İstanbul Tekstil ve Hammaddeleri İhracatçıları Birliği’nin (İTHİB) Türk tekstil sektörünün geleceğine ışık tutmak için düzenlendiği Ortak Akıl Toplantıları’nın 9’uncusu, Türkiye Ev Tekstili Sanayicileri ve İşadamları Derneği (TETSİAD) ile gerçekleşti. İTHİB Başkanı İsmail Gülle ve TETSİAD Başkanı Yaşar Küçükçalık’ın Başkanlığı’nda yapılan toplantıda, Dernek Yönetim Kurulu Üyeleri ve sektör temsilcileri bir araya geldi.
Pamuğun Önemini Anlamalıyız
Tekstil sektörünün ihracatı ve gelişiminde ev tekstili sektörüne düşen pay, sektörün gelişimi için neler yapılabileceği, ihracatta hangi pazarlara odaklanmanın Türk tekstil sektörünü büyüteceği gibi konular ele alındığı toplantının açılış konuşmasını yapan TETSİAD Başkanı Yaşar Küçükçalık, dünyada Türk ev tekstili sektörünün konumuna değinerek “Pamuklu sektörü Türkiye’yi taşıyan bir sektör.

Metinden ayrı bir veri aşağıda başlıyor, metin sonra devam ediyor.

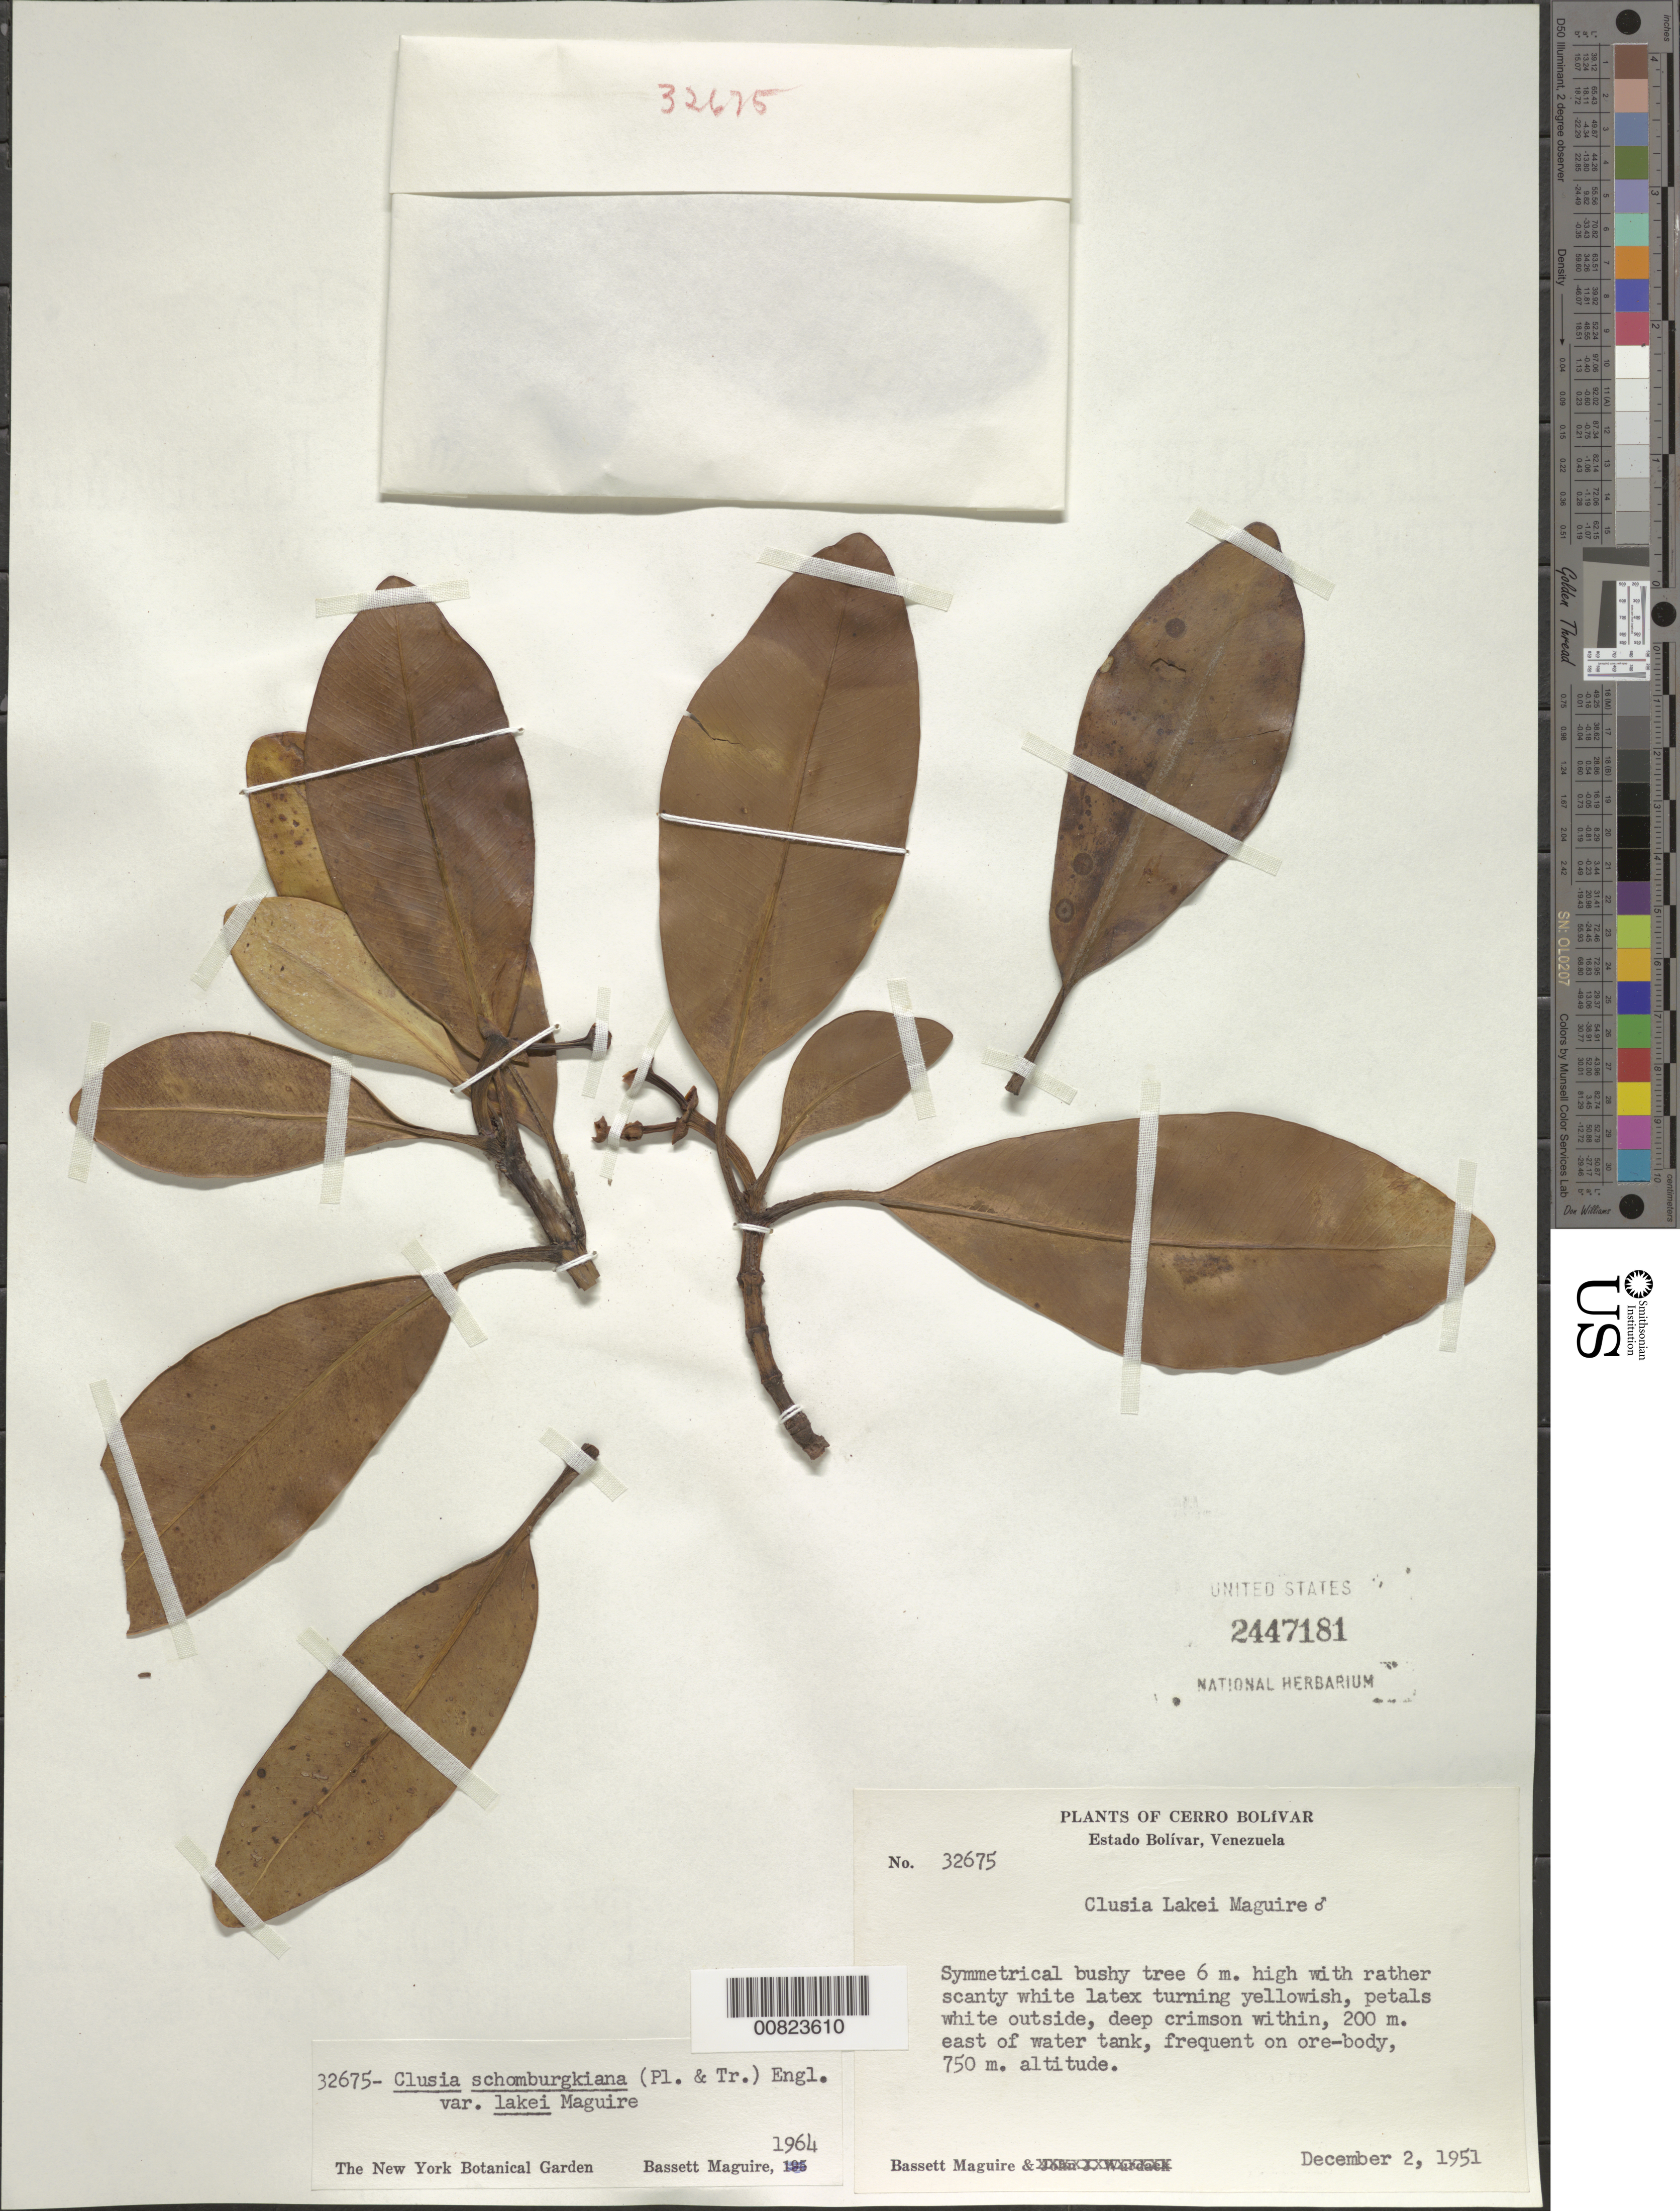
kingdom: Plantae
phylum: Tracheophyta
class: Magnoliopsida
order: Malpighiales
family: Clusiaceae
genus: Clusia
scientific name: Clusia schomburgkiana var. lakei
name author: Maguire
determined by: Maguire, Bassett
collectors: B. Maguire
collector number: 32675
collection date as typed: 2-Dec-51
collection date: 1951-12-02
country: Venezuela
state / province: Bolívar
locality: Cerro Bolívar, 200 m east of water tank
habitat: Ore-body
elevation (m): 750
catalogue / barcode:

Ev tekstilinin dünyada 3. sıraya oturmasındaki en önemli neden ise pamuk. 3,5 Milyar dolarlık ihracatın çoğu havlu ve çarşaftan elde edilmekte” dedi. Sözlerine devam eden Küçükçalık “Ancak son dönemlerde sektör ihracatında düşüş gözlemliyoruz. Bunun önemli nedenleri arasında ise; ithalat politikalarındaki dengesizlik, yerli üretimin desteklenmemesi ve kendi sektörümüzü en iyi şekilde tanıtacak ve 2023 yılında gerçekleştirmeyi planladığımız 500 milyar dolarlık hedefe ulaşma yolunda mutlak olması gereken fuar alanlarının yetersiz kalması yatıyor. İthalat dengeli olup, içeride yatırımı körüklemeli” şeklinde konuştu.
“İran’a Odaklanmalıyız”
İTHİB Başkanı İsmail Gülle de yaptığı konuşmada, sektörle ilgili genel sayısal verileri paylaşarak, “Türkiye tekstilde, dünyanın 6. büyük ihracatçısı. Ev tekstili sektöründe ise dünyanın 4. büyük ihracatçısı. Ev tekstili ihracatımızın değeri 2.1 milyar dolar. Son dönemlerde komşularımızdaki karışıklıklara rağmen sektör ihracatımız yüzde 6 büyüdü. Ancak ülkeler bazında 2013’ten 2014’e bazı değişiklikleri size aktarmak isterim. Rusya’daki karışıklık nedeniyle ihracatımızda yüzde 25 düşüş görünüyor. İtalya’da yüzde 5 artış, Almanya’ya yüzde 1 artış, İngiltere’ye yüzde 14 artış ve İran’a da yüzde 42 artış yaşandı. Burada da görülüyor ki İran pazarına odaklanmak gerekli. 80 milyonluk bu nüfusun ihtiyaçları da yüksek. Ticari heyetlerimizle birlikte siyasi havanın da iyi olduğu bu ülkeye yatırım yapmak önemli. Burada altını çizmek istediğim bir diğer nokta ise ithalat yasakları. Yerli üretimin desteklenmesi için önemli olan bu durum karşısında ithalatımız 2012’de yüzde 27 oranında düşmüşken, 2014’te 5.2 milyar dolar ile yeniden yükselmiş durumda. Bu oran artma yerine azalmalı.” dedi.